Junto a ellos festejaban, no lo niego, políticos revanchistas que ven a Cuba como un negocio próspero, en un futuro cercano, y dogmáticos antifidelistas que no aceptan otro plan que no sea el retorno imposible a una Cuba (la republicana) que ya no existe. En ilógica consecuencia consideran enemigos a los que aún permanecen en la isla, leales o resignados a un proyecto en el cual siguen creyendo porque a él entregaron sus mejores años con la ilusión de conseguir cuanto antes un mundo mejor. ¿Por qué tendrían que aceptar que se equivocaron y reconocer avergonzados que fue un esfuerzo sin sentido, un sacrificio que a nadie conmueve, ni siquiera a los hijos de los hijos de sus hijos? Puestos a descalificar, esos extremistas de la arenga llegan al disparate de exigirles a los organizados disidentes de la isla el sinsentido de emprender acciones desestabilizadoras y dejar a un lado la serena postura que han mantenido con la frente en alto, a sabiendas de que una resistencia pacífica, una crítica contestataria, son delitos suficientes para hundirse veinte o más años en la cárcel. Yo, al menos, los comprendo a unos y otros. Y los admiro. No es fácil ser un buen perdedor: lo digo por experiencia propia.

Carnaval en la Calle 8

Los que tenían 20 años al triunfo de la Revolución, pronto cumplirán 70. Un amigo de Miami me cuenta que los ancianos contemplaban el carnaval de la Calle 8 con la tristeza y la alegría que acostumbran padecer los veteranos al acariciar, a escondidas, sus medallitas de guerra. Al desaparecer el Gran Enemigo, tal vez se sintieran más solos que nunca en una barricada que pronto podría hacerse obsoleta, por no decir vana. A fin de cuentas, poco les importaba quién asumiría el mando. En cualquier variante de sucesión, Cuba tendrá que cambiar, porque nadie puede echarse encima el tonelaje de poder que Fidel ha cargado sobre los hombros, sin inmutarse.

Los ancianos de Miami, dijo mi amigo, no ocultaban cierta dosis de satisfacción. De alguna manera se consideraban ganadores en una batalla que ya habían dado por perdida. Aun cuando tuvieran los días contados, por el natural deterioro de la edad, quizá sus viejos ojos presenciarían los funerales de Fidel. Quién quita que al ver pasar el carruaje luctuoso algunos de ellos estarían dispuestos a quitarse los sombreros para despedir desde lejos al hombre que, por capricho de poder o mala suerte, les trastocó la vida hasta arrinconarlos en los refugios del exilio, apenas a noventa millas o cuarenta minutos de la isla donde una vez, en ejercicio pleno de sus juventudes, imaginaron que la felicidad era un derecho humano.

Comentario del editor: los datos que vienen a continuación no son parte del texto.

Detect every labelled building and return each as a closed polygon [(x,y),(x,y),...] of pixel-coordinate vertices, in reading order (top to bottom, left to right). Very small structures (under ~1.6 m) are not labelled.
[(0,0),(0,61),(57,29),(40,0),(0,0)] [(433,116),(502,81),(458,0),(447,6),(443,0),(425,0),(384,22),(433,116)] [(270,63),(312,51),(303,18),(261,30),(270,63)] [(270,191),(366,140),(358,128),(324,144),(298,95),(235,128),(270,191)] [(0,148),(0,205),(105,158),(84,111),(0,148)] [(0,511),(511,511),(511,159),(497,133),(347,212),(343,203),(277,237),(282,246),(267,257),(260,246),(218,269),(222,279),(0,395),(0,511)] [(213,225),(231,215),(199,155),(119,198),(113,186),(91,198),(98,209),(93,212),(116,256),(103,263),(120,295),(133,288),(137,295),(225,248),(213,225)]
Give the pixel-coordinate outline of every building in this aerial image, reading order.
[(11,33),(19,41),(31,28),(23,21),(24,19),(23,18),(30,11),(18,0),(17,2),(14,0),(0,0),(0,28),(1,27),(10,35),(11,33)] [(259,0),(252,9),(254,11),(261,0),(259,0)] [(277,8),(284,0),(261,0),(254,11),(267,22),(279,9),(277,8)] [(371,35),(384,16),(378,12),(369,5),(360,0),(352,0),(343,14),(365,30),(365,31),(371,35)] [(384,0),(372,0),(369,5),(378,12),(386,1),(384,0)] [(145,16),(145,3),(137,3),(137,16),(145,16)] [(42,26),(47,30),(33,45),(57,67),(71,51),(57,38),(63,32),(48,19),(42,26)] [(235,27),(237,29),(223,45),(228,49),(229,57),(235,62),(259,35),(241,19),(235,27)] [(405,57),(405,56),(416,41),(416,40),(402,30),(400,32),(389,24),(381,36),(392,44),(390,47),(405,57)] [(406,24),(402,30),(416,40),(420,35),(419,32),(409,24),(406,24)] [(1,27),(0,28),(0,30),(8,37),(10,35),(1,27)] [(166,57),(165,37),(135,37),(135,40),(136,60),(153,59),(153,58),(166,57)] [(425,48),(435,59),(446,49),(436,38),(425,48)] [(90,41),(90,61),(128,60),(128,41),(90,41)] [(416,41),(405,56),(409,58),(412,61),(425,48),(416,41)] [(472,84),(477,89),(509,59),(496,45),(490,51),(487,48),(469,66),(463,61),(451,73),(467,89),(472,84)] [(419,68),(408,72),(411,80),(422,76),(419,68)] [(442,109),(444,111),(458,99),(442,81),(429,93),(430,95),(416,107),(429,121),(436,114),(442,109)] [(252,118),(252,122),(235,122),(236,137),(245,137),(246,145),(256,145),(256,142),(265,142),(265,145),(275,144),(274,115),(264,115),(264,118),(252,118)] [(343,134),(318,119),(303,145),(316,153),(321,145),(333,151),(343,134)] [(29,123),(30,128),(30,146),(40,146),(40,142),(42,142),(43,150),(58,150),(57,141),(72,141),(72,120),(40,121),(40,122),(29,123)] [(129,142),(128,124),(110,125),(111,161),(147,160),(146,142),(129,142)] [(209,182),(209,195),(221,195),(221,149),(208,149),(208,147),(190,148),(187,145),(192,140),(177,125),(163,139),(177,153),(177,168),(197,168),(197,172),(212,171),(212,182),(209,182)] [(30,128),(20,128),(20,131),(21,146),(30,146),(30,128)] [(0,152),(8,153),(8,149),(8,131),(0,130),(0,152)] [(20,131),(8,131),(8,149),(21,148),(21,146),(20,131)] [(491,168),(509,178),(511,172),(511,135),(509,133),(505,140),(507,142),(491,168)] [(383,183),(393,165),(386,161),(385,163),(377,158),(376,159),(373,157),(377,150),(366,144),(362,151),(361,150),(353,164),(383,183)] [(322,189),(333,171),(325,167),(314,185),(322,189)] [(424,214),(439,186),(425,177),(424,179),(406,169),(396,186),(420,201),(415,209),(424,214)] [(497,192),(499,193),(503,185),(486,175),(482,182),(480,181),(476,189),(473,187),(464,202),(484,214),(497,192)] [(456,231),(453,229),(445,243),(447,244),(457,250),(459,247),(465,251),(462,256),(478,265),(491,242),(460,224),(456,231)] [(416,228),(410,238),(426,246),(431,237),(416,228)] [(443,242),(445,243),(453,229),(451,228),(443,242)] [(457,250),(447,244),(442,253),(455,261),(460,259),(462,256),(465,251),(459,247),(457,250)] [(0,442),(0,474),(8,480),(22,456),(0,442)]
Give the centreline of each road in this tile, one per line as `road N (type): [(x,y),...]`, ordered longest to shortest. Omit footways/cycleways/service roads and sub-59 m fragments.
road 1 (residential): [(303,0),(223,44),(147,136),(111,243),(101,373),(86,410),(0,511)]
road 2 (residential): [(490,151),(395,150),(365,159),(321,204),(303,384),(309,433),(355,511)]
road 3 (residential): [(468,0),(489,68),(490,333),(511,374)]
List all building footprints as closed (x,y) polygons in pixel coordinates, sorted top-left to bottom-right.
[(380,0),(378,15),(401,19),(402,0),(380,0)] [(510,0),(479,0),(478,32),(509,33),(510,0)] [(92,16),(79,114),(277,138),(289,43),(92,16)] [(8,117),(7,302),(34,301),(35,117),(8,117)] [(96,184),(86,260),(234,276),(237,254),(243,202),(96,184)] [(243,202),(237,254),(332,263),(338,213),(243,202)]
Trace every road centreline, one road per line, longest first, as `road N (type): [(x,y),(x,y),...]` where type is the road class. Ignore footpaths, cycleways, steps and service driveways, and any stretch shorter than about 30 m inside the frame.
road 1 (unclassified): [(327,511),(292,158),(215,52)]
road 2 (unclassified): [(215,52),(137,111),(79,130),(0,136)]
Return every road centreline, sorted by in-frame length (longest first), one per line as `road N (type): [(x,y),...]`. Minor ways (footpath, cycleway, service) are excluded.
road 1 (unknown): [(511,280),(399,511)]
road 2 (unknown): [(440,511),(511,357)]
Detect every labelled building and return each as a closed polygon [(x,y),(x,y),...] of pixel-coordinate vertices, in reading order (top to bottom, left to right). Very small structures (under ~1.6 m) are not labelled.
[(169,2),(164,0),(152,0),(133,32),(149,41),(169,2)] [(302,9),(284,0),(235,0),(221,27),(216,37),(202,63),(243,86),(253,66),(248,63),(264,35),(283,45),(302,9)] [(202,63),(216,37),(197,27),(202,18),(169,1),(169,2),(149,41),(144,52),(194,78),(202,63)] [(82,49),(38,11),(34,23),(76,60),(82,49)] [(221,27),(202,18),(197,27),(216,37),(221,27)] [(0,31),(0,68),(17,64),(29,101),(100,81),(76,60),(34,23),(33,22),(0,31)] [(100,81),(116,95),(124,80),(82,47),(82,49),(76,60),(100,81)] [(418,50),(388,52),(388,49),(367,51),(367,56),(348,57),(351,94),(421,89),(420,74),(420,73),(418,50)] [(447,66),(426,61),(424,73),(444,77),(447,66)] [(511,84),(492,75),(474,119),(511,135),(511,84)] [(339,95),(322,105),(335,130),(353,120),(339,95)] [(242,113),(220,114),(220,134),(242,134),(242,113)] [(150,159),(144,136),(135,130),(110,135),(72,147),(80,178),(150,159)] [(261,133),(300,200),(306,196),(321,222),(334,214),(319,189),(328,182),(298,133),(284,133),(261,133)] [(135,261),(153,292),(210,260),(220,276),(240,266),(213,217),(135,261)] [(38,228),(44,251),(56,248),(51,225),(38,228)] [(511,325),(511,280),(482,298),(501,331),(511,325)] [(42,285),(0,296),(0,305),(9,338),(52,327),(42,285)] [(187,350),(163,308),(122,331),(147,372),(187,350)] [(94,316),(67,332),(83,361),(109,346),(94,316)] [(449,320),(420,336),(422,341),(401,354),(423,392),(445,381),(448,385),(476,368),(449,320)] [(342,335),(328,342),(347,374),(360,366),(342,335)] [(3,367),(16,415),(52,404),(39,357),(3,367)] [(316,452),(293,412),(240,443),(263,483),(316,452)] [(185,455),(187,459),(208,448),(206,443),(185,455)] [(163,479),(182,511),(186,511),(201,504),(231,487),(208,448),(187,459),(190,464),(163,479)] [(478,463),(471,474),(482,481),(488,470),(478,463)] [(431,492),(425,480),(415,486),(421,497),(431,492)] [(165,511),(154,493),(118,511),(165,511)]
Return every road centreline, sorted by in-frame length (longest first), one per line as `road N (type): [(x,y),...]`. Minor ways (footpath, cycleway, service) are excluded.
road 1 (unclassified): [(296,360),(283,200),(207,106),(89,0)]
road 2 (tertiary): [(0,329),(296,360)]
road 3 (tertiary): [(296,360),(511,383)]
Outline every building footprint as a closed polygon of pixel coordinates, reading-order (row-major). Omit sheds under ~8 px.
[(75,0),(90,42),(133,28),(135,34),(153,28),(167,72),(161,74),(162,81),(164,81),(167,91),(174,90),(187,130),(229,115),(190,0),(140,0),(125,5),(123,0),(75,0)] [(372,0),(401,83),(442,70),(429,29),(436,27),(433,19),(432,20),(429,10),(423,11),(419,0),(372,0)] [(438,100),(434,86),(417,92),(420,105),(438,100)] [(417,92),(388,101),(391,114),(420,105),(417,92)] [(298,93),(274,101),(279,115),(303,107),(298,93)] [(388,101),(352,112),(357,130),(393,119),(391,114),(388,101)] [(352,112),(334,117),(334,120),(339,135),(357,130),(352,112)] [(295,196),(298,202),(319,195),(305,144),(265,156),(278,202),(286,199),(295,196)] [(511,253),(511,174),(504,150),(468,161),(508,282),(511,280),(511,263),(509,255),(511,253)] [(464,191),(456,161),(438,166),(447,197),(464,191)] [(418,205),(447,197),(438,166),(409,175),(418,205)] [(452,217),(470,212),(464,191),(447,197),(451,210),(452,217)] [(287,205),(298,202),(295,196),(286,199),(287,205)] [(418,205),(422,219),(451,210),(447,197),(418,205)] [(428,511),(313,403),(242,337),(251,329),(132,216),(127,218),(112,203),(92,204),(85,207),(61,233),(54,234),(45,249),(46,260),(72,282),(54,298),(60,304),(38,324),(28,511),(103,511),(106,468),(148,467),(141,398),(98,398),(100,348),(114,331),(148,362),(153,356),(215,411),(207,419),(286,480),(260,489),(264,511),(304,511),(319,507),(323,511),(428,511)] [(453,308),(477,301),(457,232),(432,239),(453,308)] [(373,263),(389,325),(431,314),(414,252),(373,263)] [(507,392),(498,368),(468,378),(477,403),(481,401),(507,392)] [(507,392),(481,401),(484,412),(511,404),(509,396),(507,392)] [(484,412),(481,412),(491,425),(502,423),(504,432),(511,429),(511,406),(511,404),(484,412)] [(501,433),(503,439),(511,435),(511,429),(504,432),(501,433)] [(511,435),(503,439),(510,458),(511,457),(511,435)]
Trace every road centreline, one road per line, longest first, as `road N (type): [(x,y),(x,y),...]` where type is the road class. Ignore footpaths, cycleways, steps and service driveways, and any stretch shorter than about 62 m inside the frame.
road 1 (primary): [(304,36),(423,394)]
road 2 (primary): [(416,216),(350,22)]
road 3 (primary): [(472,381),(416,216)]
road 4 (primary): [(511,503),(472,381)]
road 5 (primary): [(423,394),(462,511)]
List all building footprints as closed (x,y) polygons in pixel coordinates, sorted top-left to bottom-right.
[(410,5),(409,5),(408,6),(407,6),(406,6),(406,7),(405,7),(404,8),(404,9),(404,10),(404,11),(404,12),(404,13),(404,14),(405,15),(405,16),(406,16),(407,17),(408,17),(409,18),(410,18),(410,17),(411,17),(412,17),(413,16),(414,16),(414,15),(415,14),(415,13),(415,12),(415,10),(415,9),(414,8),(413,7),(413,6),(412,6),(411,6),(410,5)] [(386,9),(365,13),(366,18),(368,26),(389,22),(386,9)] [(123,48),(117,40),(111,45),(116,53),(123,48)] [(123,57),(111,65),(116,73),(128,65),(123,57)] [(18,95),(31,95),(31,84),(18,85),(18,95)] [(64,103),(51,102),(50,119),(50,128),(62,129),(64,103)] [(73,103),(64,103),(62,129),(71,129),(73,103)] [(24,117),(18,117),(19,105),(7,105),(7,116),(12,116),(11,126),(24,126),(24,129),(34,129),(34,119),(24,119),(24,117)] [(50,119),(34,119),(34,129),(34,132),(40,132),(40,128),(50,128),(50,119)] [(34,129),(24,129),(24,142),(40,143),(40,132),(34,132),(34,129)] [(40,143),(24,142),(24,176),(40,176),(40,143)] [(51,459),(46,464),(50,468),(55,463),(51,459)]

¿Qué nos espera a los cubanos? Nuestro futuro pende de un hilo: el cordel que sostiene a un hombre llamado Fidel Castro. Los tambores de los santeros, la sabiduría de los médicos, la ecuanimidad de los políticos y disidentes más lúcidos, las misas de los sacerdotes católicos e, incluso, los embrujos de los chamanes andinos, se proponen un mismo objetivo: que nuestra Cuba partida en dos no sufra demasiado. Todos los cubanos debemos despertar: unos de un heroico sueño, otros de una muy larga pesadilla. Ya lo dijo quien lo dijo: no hay camino hacia la felicidad, la felicidad es el camino. "Si es preciso soñar, soñar despiertos", escribió mi padre al levantarse un día de su siesta. Sumo a esa causa mi confuso credo: creo en la inmediata liberación de nuestros presos políticos, incluidos los cinco prisioneros que cumplen condenas en cárceles de Estados Unidos, para condonar las penas de sus familiares, no las de sus posibles delitos. Creo en la unión y comunión de la isla y el exilio: todas las opciones pasarán obligatoriamente por ese puente de dos carriles, el del entendimiento y el del rencor. Reencontrarnos en Cuba, abrazarnos, ayudarnos unos a otros será nuestro mejor escudo defensivo, aunque parezca a algunos un acto de debilidad y, a otros, un gesto de audacia. Creo, deseo, supongo que nos merecemos un siglo en paz, un tiempo en paz, un rato en paz después de tanta guerra. Y yo, que no creo en casi nada, pido por ello.